ResField layers incorporates time-dependent weights into MLPs to effectively represent complex temporal signals.
ResField layers incorporates time-dependent weights into MLPs to effectively represent complex temporal signals.
Neural fields, a category of neural networks trained to represent high-frequency signals, have gained significant attention in recent years due to their impressive performance in modeling complex 3D data, especially large neural signed distance (SDFs) or radiance fields (NeRFs) via a single multi-layer perceptron (MLP). However, despite the power and simplicity of representing signals with an MLP, these methods still face challenges when modeling large and complex temporal signals due to the limited capacity of MLPs. In this paper, we propose an effective approach to address this limitation by incorporating temporal residual layers into neural fields, dubbed ResFields, a novel class of networks specifically designed to effectively represent complex temporal signals. We conduct a comprehensive analysis of the properties of ResFields and propose a matrix factorization technique to reduce the number of trainable parameters and enhance generalization capabilities. Importantly, our formulation seamlessly integrates with existing techniques and consistently improves results across various challenging tasks: 2D video approximation, dynamic shape modeling via temporal SDFs, and dynamic NeRF reconstruction. Lastly, we demonstrate the practical utility of ResFields by showcasing its effectiveness in capturing dynamic 3D scenes from sparse sensory inputs of a lightweight capture system.

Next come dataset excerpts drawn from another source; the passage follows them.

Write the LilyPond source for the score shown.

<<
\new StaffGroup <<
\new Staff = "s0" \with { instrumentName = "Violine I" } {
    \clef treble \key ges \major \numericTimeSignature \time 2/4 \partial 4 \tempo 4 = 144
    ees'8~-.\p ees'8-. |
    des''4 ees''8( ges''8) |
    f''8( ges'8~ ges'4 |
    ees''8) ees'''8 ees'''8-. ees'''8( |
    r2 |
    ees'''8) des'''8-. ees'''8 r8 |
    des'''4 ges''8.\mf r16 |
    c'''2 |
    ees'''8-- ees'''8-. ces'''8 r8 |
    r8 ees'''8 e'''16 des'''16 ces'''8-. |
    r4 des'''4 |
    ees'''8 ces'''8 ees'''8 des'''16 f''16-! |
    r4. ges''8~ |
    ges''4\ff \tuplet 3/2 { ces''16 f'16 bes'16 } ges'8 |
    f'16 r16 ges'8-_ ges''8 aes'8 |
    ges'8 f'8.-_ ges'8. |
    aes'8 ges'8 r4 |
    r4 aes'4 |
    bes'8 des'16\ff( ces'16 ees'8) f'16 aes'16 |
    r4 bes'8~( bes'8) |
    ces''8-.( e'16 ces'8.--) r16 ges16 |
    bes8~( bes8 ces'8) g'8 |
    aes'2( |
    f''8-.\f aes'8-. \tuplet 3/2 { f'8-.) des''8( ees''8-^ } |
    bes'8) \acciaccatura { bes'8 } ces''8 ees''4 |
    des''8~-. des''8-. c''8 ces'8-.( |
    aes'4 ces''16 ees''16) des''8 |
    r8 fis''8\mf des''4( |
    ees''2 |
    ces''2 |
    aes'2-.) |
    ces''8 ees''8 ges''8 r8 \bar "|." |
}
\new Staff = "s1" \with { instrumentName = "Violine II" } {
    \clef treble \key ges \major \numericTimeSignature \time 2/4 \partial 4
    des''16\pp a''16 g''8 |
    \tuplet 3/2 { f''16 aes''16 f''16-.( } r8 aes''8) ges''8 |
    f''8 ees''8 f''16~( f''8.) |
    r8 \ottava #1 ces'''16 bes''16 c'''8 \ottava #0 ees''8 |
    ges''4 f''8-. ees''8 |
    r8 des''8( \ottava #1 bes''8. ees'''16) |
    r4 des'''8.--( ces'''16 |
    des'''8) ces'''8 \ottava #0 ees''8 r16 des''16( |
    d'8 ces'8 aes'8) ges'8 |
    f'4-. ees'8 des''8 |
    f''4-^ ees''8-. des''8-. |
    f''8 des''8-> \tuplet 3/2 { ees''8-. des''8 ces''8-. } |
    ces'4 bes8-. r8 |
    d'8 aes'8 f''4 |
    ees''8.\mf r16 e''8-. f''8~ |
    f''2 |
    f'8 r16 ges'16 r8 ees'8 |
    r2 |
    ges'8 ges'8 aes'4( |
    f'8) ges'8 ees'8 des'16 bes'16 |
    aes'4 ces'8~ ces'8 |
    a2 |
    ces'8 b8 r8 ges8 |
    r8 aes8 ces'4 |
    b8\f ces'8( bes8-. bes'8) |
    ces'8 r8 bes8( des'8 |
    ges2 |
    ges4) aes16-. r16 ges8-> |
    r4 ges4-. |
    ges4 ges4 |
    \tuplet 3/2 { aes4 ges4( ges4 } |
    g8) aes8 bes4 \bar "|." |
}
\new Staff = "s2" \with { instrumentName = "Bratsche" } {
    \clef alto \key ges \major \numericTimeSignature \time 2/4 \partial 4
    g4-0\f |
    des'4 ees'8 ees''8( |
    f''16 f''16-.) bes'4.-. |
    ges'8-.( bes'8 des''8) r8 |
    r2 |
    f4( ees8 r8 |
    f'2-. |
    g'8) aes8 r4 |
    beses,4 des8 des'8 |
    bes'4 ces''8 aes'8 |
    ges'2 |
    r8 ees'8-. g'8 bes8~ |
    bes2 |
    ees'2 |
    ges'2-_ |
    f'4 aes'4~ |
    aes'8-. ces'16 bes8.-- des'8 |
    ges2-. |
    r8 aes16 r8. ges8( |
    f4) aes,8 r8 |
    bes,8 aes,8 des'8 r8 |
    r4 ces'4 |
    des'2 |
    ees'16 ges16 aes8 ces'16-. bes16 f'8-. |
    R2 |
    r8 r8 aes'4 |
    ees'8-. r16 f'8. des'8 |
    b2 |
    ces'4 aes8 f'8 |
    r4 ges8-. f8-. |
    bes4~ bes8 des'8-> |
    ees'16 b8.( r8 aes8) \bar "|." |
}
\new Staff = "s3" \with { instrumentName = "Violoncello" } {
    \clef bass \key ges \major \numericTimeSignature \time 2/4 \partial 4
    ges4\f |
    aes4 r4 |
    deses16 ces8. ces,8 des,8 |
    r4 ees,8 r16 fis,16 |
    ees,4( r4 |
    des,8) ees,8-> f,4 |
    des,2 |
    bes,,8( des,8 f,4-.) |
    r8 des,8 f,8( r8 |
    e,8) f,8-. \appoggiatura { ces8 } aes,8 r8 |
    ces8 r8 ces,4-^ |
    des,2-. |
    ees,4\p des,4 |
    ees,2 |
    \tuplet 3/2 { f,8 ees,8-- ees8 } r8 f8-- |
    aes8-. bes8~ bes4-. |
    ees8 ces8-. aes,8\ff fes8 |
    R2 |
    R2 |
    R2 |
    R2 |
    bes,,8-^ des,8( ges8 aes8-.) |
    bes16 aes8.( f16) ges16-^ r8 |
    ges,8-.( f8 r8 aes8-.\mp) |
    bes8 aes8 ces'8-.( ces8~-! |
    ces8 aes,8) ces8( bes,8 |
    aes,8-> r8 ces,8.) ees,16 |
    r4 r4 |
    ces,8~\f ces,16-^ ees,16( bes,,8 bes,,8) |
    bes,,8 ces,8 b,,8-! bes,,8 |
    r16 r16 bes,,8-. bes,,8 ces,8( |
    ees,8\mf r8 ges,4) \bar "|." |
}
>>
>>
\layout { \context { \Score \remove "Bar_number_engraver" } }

Our key idea is to substitute one or several MLP layers with time-dependent layers whose weights are modeled as trainable residual parameters added to the existing layer weights.
There residual weights are modeled as a learnable low-rank composition.
Increasing the model capacity in this way offers three key advantages:
1) Runtime: the underlying MLP does not increase in size and hence maintains the inference and training speed.
2) Generalizability: retains the implicit regularization and generalization properties of MLPs.
3) Universality: ResFields are versatile, easily extendable, and compatible with most MLP-based methods for spatiotemporal signals.